GLP-1 drugs NOT associated with increased risk of thyroid cancer in large medical record database
November 16, 2023
Sometimes, when a drug is used in a huge number of people, we discover an adverse effect that wasn’t evident during clinical studies. This was true of the antiinflammatory medication Vioxx, which was discovered to increase the risk of heart attacks in men over 50 only after it was in widespread use. Researchers at Kaiser Permanente sounded the warning alarm about this class of drugs when they saw an unexpected uptick in cardiac events in their medical records.
Some rodent studies suggested that the GLP-1 drugs (such as Ozempic, Wegovy, and Mounjaro) might cause excess cases of a dangerous kind of thyroid cancer. Researchers using a national database of health care providers on the electronic medical record Epic found no evidence of excess risk of thyroid cancer. The confidence interval (the line on each bar graph) shows that those who took semaglutide appear to have a statistically significant lower rate of thyroid cancer.
Source: Bartelt, et al Epic Research Network October 10, 2023 LINK
Implications for employers:
An FDA “black box” warning says that those with a family or personal history of medullary thyroid cancer should not be prescribed GLP-1 drugs.
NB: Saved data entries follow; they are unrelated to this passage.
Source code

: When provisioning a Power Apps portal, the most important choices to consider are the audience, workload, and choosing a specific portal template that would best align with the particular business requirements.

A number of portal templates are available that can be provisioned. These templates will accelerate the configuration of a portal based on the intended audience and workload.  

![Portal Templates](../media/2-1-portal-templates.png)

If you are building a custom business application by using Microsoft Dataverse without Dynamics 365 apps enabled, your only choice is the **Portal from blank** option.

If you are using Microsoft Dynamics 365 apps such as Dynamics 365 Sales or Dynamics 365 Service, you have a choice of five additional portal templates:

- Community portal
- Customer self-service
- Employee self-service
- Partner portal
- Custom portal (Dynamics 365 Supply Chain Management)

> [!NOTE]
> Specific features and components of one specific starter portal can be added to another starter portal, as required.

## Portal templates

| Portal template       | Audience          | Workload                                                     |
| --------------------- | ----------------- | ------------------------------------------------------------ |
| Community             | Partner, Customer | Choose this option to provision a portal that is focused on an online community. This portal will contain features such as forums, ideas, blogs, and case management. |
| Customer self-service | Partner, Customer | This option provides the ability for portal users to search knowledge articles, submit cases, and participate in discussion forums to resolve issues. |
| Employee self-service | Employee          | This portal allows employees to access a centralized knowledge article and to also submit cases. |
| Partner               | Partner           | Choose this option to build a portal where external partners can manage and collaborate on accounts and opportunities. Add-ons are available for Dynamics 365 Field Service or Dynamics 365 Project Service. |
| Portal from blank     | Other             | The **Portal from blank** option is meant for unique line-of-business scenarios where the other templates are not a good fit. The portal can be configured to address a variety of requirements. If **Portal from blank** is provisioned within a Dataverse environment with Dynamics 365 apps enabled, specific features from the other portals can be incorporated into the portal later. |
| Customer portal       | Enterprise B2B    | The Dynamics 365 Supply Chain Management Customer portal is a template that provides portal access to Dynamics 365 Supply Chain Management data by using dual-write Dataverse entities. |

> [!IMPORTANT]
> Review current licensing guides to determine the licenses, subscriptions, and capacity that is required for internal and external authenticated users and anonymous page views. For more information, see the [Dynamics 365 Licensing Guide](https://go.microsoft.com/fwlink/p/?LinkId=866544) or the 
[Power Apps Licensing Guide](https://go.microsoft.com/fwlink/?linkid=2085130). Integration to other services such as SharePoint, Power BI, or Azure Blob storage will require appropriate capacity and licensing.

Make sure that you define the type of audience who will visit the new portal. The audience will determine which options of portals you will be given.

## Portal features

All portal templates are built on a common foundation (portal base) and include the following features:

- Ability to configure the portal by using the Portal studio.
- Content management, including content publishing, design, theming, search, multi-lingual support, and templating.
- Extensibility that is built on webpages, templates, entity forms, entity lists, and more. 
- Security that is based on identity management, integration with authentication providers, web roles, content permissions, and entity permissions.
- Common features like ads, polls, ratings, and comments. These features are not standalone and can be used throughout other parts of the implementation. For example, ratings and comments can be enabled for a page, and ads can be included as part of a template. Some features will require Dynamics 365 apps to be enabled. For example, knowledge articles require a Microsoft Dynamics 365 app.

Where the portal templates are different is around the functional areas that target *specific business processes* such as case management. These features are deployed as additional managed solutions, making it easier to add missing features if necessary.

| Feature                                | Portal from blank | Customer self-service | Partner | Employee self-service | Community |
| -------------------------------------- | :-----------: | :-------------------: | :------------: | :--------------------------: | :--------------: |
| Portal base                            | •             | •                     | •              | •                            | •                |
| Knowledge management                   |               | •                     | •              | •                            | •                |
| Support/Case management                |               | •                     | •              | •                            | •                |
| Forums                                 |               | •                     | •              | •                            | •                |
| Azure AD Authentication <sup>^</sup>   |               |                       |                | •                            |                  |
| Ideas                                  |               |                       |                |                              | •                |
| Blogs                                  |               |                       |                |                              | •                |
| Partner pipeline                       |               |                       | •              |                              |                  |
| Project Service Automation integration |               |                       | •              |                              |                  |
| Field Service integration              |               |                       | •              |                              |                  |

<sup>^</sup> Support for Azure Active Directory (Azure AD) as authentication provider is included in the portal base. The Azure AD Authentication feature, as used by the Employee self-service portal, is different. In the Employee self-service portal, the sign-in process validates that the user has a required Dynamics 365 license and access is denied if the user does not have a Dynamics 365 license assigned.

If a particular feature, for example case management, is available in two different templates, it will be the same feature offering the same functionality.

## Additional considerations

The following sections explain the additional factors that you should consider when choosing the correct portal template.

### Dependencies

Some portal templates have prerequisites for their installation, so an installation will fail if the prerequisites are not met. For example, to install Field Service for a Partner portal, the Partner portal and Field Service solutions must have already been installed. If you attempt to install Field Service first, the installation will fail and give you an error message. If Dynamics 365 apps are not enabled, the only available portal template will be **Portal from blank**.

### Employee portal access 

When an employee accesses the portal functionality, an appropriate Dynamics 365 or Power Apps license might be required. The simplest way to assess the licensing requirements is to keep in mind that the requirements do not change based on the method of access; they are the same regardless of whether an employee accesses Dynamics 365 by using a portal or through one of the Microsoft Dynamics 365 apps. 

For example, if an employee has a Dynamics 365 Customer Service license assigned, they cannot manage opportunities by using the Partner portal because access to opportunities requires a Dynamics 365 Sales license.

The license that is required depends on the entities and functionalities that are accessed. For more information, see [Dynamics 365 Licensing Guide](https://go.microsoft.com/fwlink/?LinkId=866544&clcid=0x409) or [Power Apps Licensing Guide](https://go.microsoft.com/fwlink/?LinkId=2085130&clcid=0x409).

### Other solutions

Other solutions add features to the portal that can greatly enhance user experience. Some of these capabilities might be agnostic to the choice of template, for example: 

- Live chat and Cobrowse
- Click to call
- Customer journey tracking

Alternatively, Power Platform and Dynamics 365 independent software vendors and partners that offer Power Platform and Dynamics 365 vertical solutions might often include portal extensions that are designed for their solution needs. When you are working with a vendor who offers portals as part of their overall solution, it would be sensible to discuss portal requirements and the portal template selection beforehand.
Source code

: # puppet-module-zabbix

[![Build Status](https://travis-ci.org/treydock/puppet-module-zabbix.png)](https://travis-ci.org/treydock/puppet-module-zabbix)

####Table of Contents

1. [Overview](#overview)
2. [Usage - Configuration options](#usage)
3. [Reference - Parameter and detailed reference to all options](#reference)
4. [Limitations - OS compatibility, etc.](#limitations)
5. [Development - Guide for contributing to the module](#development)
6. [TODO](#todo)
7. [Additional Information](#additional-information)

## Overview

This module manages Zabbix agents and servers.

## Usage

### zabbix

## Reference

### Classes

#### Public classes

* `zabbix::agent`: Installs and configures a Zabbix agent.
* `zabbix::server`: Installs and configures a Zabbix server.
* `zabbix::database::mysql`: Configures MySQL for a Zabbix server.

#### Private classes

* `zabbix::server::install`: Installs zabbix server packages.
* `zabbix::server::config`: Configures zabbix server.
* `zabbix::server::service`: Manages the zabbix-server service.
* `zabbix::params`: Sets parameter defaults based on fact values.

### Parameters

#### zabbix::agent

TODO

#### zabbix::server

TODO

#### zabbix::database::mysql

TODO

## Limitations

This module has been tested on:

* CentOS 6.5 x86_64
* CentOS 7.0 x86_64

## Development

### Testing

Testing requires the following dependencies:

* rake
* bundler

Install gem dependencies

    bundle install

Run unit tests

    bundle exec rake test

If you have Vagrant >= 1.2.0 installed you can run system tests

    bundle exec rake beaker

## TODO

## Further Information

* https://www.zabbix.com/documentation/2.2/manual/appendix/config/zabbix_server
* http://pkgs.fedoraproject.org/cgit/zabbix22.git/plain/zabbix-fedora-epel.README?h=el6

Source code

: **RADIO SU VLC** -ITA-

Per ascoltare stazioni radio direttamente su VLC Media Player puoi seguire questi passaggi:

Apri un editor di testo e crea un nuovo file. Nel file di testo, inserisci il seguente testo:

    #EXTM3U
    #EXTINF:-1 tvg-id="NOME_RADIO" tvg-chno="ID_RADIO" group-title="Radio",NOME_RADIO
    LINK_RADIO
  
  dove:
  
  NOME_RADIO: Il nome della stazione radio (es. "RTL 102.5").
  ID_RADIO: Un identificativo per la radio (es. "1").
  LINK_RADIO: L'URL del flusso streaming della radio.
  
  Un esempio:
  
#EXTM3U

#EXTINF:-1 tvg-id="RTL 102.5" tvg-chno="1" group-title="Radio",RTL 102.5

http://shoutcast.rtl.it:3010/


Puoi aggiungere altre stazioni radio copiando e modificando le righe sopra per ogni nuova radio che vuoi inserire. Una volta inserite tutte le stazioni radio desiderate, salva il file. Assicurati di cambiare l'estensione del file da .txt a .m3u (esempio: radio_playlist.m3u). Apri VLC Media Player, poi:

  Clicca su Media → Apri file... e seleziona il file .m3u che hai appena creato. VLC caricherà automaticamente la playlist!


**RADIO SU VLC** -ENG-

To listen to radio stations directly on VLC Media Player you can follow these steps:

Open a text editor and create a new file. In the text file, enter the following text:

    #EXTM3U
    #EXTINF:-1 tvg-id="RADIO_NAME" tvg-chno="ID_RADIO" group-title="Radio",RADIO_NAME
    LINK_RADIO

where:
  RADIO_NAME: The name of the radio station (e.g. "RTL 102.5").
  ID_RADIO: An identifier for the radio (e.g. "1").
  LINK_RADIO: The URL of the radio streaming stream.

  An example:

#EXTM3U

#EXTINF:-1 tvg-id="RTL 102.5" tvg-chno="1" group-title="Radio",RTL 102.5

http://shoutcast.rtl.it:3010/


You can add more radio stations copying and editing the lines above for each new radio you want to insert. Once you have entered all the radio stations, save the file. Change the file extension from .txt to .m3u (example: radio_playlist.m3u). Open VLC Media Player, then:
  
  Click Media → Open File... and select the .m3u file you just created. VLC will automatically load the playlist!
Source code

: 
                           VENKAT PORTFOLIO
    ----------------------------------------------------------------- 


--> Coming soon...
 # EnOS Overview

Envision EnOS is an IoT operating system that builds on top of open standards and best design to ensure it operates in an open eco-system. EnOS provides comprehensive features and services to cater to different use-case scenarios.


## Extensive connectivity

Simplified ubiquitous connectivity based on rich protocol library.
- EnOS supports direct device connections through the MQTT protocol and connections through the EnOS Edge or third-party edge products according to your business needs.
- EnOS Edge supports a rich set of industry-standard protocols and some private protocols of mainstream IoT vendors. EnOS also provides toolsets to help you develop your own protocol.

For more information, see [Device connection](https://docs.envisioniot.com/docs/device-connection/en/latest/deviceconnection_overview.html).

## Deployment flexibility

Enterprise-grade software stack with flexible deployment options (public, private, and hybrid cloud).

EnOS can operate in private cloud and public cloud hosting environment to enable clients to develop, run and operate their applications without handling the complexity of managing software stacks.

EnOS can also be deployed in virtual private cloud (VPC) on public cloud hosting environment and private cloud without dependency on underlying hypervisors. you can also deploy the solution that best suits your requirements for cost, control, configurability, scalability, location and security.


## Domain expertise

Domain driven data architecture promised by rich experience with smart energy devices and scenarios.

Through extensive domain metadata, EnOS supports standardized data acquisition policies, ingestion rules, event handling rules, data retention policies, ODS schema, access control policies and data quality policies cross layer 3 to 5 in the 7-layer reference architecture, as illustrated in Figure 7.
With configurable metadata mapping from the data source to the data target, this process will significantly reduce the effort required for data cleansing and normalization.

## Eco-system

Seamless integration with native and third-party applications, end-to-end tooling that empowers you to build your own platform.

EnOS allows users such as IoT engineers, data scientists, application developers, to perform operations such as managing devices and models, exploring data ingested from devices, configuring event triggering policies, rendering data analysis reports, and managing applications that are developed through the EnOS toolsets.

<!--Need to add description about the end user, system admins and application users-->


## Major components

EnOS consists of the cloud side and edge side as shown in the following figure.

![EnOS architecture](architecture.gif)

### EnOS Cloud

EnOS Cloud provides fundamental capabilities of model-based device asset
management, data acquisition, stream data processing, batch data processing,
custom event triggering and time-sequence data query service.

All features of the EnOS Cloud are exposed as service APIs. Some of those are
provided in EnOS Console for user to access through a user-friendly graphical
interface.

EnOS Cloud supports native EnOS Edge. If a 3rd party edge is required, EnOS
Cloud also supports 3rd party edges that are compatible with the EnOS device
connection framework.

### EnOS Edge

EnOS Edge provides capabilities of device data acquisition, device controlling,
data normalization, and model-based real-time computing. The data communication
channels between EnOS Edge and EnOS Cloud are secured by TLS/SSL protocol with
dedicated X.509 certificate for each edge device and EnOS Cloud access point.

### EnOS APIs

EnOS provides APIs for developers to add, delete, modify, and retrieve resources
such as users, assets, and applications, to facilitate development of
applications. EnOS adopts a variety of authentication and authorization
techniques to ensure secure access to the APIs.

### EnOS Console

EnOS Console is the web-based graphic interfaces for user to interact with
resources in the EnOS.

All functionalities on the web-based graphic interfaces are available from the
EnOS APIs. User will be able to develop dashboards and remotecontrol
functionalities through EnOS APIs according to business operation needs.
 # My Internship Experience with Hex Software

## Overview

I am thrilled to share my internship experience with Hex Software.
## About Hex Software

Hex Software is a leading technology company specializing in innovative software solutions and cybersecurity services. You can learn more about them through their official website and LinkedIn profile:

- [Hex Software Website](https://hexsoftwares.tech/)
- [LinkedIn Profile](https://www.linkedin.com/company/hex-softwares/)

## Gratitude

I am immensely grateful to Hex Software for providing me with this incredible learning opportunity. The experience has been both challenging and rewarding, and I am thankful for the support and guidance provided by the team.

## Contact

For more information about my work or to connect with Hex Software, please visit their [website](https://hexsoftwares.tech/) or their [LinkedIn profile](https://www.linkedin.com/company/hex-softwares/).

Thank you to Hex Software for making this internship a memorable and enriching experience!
Those taking GLP-1 medications need no special screening or other tests for thyroid cancer. The decrease in BMI from these drugs will likely lead to a lower risk of obesity-associated cancers, including breast, colorectal, and endometrial cancer.
Even with decreases in cardiovascular disease, kidney failure and possible decreases in cancer, employers should be aware that GLP-1 drugs will not lower overall health care costs.